Confluenza

A contagious confluence, metaphorical hydraulics in chronofluidity, multiple rippling effects.

Name:
Location: Lawrence, Kansas

Monday, December 13, 2004

A Viral Theory of Time

DT made a good living blacksmithing and teaching witchcraft by correspondence. But his academic training had been in philosophy, and that was still his passion. In the evenings, after grading papers, he would resume work on his philosophical investigation into time as phenomenon. His working title was “A Viral Theory of Time,” although he also liked “Time as Contagion.” He’d leave it up to whichever journal editor finally accepted it. Once he had completed the study to his satisfaction, he planned to submit it first to the “Journal of Predictive Coincidence,” then to the “Journal of Chronological Ambiguity.” He subscribed to both and was sure his approach would be well received by either.

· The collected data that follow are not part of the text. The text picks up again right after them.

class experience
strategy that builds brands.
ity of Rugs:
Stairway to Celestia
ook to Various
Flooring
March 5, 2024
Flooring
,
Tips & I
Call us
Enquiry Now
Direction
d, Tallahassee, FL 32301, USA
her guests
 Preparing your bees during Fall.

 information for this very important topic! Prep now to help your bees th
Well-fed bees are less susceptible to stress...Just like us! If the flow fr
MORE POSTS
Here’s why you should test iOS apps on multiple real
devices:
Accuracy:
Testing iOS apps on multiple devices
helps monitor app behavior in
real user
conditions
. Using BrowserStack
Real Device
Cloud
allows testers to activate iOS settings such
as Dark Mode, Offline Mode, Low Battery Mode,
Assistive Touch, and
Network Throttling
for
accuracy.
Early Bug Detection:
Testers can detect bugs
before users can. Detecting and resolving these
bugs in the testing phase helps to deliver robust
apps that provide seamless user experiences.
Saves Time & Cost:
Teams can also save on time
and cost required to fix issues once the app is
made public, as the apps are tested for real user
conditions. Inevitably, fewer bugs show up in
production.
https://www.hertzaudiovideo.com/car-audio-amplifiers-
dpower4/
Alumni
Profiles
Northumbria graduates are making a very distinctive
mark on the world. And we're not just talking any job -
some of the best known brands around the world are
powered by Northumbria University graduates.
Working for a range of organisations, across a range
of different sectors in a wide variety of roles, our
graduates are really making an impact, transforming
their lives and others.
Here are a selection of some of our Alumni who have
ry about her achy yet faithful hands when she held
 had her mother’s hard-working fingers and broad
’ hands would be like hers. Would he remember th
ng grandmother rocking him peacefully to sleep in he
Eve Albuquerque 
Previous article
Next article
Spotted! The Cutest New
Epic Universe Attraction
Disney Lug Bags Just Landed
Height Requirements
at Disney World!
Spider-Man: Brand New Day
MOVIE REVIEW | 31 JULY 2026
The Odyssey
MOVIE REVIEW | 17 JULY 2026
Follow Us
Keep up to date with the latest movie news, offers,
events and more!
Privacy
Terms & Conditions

His thesis was that we are aware of time or understand time through cause and effect and the kind of linearity that causal chains imply. Yet causality is itself an effect of coincidence, a nonlinear and timeless phenomenon. On those occasions when we are conscious of coincidence, we often ascribe the phenomenon to improbable agents such as karma, destiny, luck, fate, predestination, spiritual forces, when in fact they are at least chromosomal. Time is, put simply, a byproduct of human procreation, a sexually-transmitted disability that underlies all the anxiety, ignorance, and misunderstanding that characterize the human condition. But armed with this self-knowledge, we still are powerless to improve our lot. He still had to work out some details. He needed to do some research on retroviruses and DNA to take his thesis beyond the metaphor that had first illumined his thinking. As he had worked through the ontological details, DT at first was depressed at the implications, but every evening he became a bit more comfortable with the truth and was finally beginning to feel its liberating effects. He thought he must feel something like the first hominid to stand erect and see for the first time an enlarged world, a range of possibilities. If his paper was never published, it didn’t matter. The writing of it had already been transformative.

As he was about to resume work on his essay, the computer beeped to announce incoming email. It was a message from the producer of the Rill World television show, who had traced DT’s whereabouts through some old Pearl Brewery records. He wanted to take a remote crew to Lubbock to shoot Pearl Stream for Channel Tao, but no one in Lubbock seemed to know where the stream flowed. DT smiled. He emailed back, indicating that he thought the stream would be a disappointment. The producer replied that one of the production principles of the show was to take what comes, to go with the flow. And the crew was going to be in the area anyway, as they were scheduled to broadcast from the Paluxy River, near Glen Rose, anyway. Sure, DT replied, he’d be glad to meet the crew in Lubbock for the shoot.